* Given text
I've been working with Cocoon for a little over a year now (in the
US) and have certainly have had that feeling.  There have been some
really good points so far which I won't recapitulate.  I'll just
add a couple of tidbits:

- I have been looking for Cocoon related jobs in the US and haven't
found a single one (yet).
- There haven't been (yet) any big name companies adopting cocoon
publicly - this would help.
- I have made some wrong assumptions based on names, and other cues
(how well they seem to know the people who I _know_ live in Europe)
only to find they are in the States.
- I think the books have helped visibility here - I've
noticed more name recognition recently when I mention Cocoon.
- I think some here will take a "wait and see" attitude to see if Cocoon
will "jump the pond".
- We need some Cocoon users groups in the US.  I'm in DC and know there's at
least 5-10 regulars on the list from here.  (maybe I'll meet them at John
Callahan's shpiel).

* Work instructions
1: According to the Cocoon post, how long has the writer been working with Cocoon?
2: Rewrite the paragraph of the Cocoon post that starts with "I have been looking for Cocoon related jobs" as a shorter list that keeps its main facts.
3: Please reproduce the Cocoon post from "- I have been" to "I mention Cocoon.".
The lines that come next are from a separate source.

* Data block

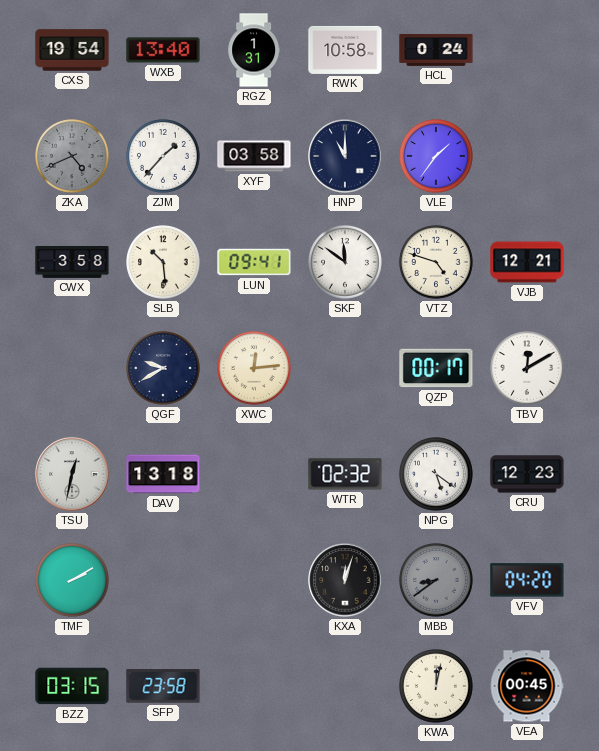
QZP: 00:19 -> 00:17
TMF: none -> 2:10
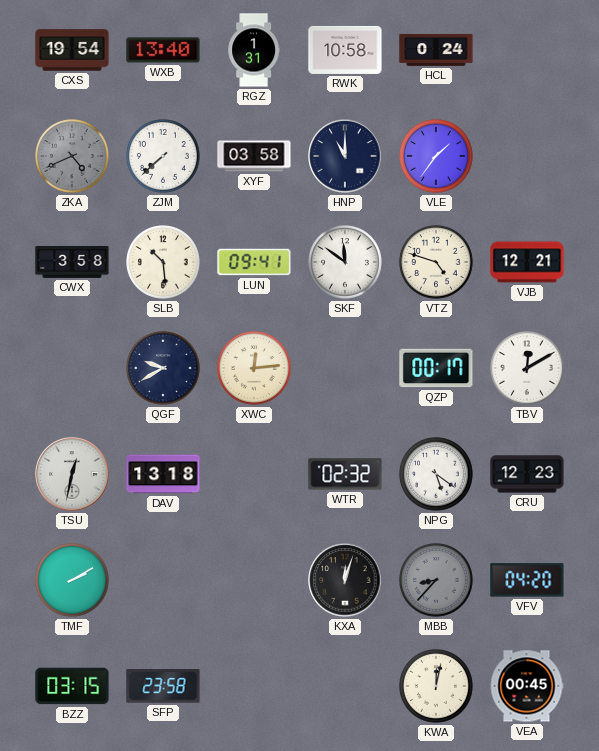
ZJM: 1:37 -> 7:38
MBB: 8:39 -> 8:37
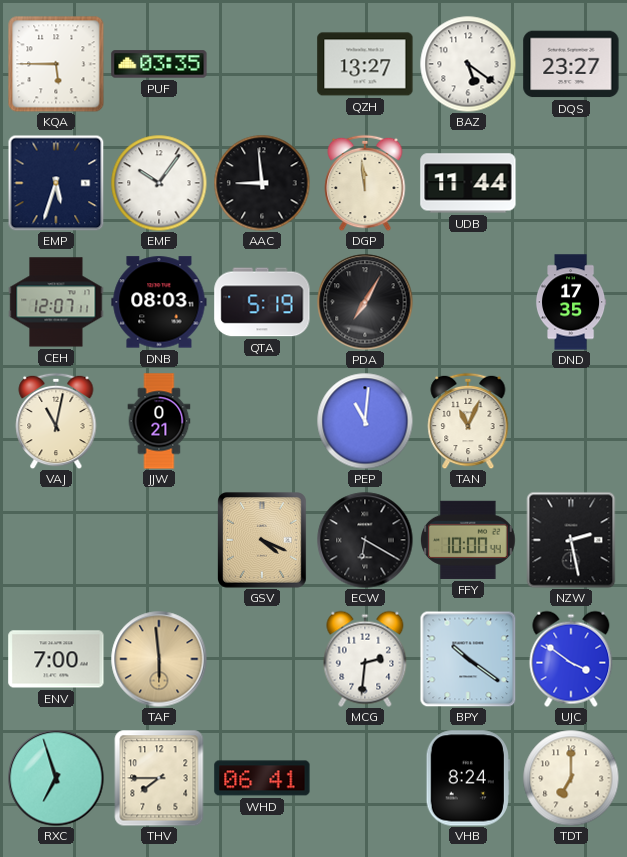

* Answers to each task
1: A little over a year.

2:
- No Cocoon jobs found in the US yet.
- No big-name companies have publicly adopted Cocoon yet, which would help.
- Some people assumed to live in Europe turned out to be in the States.
- The books have raised Cocoon's name recognition.
- Some may wait to see if Cocoon will "jump the pond."
- US Cocoon user groups are needed; DC has at least 5–10 list regulars.

3:
- I have been looking for Cocoon related jobs in the US and haven't
found a single one (yet).
- There haven't been (yet) any big name companies adopting cocoon
publicly - this would help.
- I have made some wrong assumptions based on names, and other cues
(how well they seem to know the people who I _know_ live in Europe)
only to find they are in the States.
- I think the books have helped visibility here - I've
noticed more name recognition recently when I mention Cocoon.